Depuis l'abolition de l'esclavage au Brésil en 1888, ces nœuds de résistance, souvent installés à l'écart de la civilisation, ont traversé les siècles. Les quelque 2.000 quilombos qui existent encore dans le pays font vivre la musique, la nourriture et la culture des afro-descendants.
Certains ont été rattrapés par le béton. Le quilombo de Sacopa, à l'origine une vaste forêt, est désormais entourée par les résidences et les luxueux immeubles du quartier de la Lagoa Rodrigo de Freitas, qui jouxte les zones très chics d'Ipanema et Leblon.
Au 19e siècle, une famille d'esclaves ayant fui la ville de Macaé (200 km au nord) s'y est installée. Le groupe a ensuite grandi, en même temps que la ville.
"Si nous sommes encore là, c'est parce que j'ai été très obstiné. Ils ont déjà tout essayé pour reprendre cette terre, mais elle est à nous de droit", affirme Luiz Sacopa, 74 ans, descendant le plus âgé des fondateurs.

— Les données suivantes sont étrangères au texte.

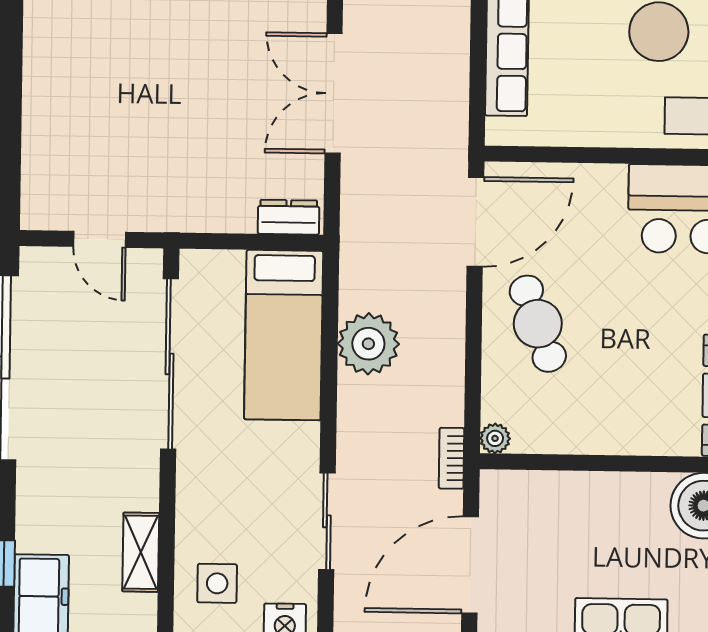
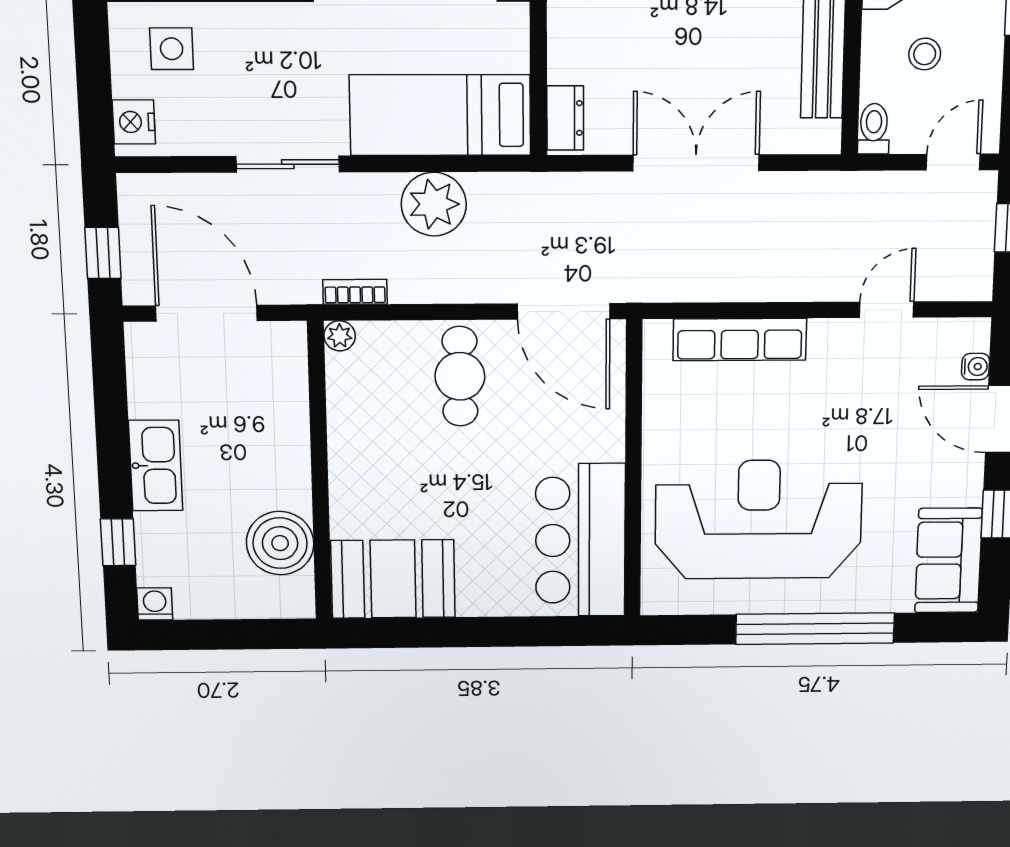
cafe table: (538, 324) -> (460, 376), turned -70
bookcase: (451, 458) -> (355, 292), moved
sliding door: (327, 521) -> (288, 164), moved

Il dit ne plus compter les tentatives pour les expulser de ce terrain de 18.000 mètres carrés: depuis le voisin qui a essayé d'y planter de la marijuana pour ensuite les dénoncer aux trois jours de surveillance non-stop de la police, en passant par la décision de justice leur interdisant les activités culturelles, pour cause de nuisances sonores au petit matin.
Coup dur
"Ce fut un coup très dur car nous vivions de ces événements, des feijoadas (le plat national brésilien à base de haricots, ndlr), des cours de capoeira. Nous faisions très attention, tout s'arrêtait à 20H00 ou à 21H00", assure José Claudio Torres Freitas, le neveu de Luiz, lors de la célébration du jour de la conscience noire, férié dans de nombreux Etats du Brésil.
"C'est le seul jour où nous pouvons organiser quelque chose. Ils n'oseraient pas l'interdire, non?", ironise-t-il.
Le combat de Sacopa et d'autres quilombos a repris de la vigueur en 2003, quand le président d'alors Luiz Inacio Lula da Silva (2003-2010) a émis un décret régulant la démarcation et la propriété des terres des descendants d'esclaves qui ont fondé ces communautés.
Mais ce processus de reconnaissance, qui a pris du retard par endroits, doit encore être finalisé.
Le quilombo de Pedra do Sal, enclavé au cœur de Rio de Janeiro, près du port, a accueilli de nombreux esclaves tout juste arrivés d'Afrique. Cet endroit possède par ailleurs une dimension très symbolique, étant un des premiers lieux de culte du candomblé, religion afro-brésilienne toujours très pratiquée dans la région.
"Cette zone n'était pas comme aujourd'hui, elle était très isolée. Mais elle a été envahie, engloutie par la ville", raconte Damiao Braga, responsable de ce lieu qui a également dû ferrailler, notamment avec l'église, qui lui a disputé devant la justice la propriété de plusieurs habitations du quartier.
Destruction olympique
A cause de ça, rares sont les 25 familles descendantes de la communauté de Pedra do Sal qui vivent là aujourd'hui. L'inscription du quai de Valongo, porte d'entrée de près d'un million d'esclaves au Brésil, au patrimoine mondial de l'Unesco n'a rien fait pour arranger la situation.
"A présent, nous avons un soutien international, mais il y a encore des conflits. Des immeubles vides ont été occupés et il n'est pas facile de les reprendre", explique Braga.
A l'ouest de la ville merveilleuse, qui a reçu de nombreux sites des jeux Olympiques de 2016, Adilson Almeida rappelle fièrement l'histoire de ses ancêtres, des esclaves qui ont fui au 16e siècle pour fonder le quilombo Camorim.
Dans cette zone à l'écart des quartiers les plus animés, les 20 familles de descendants vivaient paisiblement jusqu'à un matin de 2014. Au réveil, une partie de la forêt avait été arrachée et des travaux avaient démarré: sur une portion de cette terre chargée d'histoire allait se dresser un immeuble pour héberger les arbitres des JO.
Dans ce cas, les terres n'ont pas pu être récupérées.
Mais Almeida garde espoir. Des fouilles archéologiques ont permis de trouver l'an dernier des restes du 16e et 17e siècles sur ce terrain, classé depuis comme site archéologique par l'Institut du patrimoine historique et artistique national (Iphan).
"Grâce à ça, on a une solide base juridique. C'est difficile que l'invasion de 2014 se répète", explique-t-il.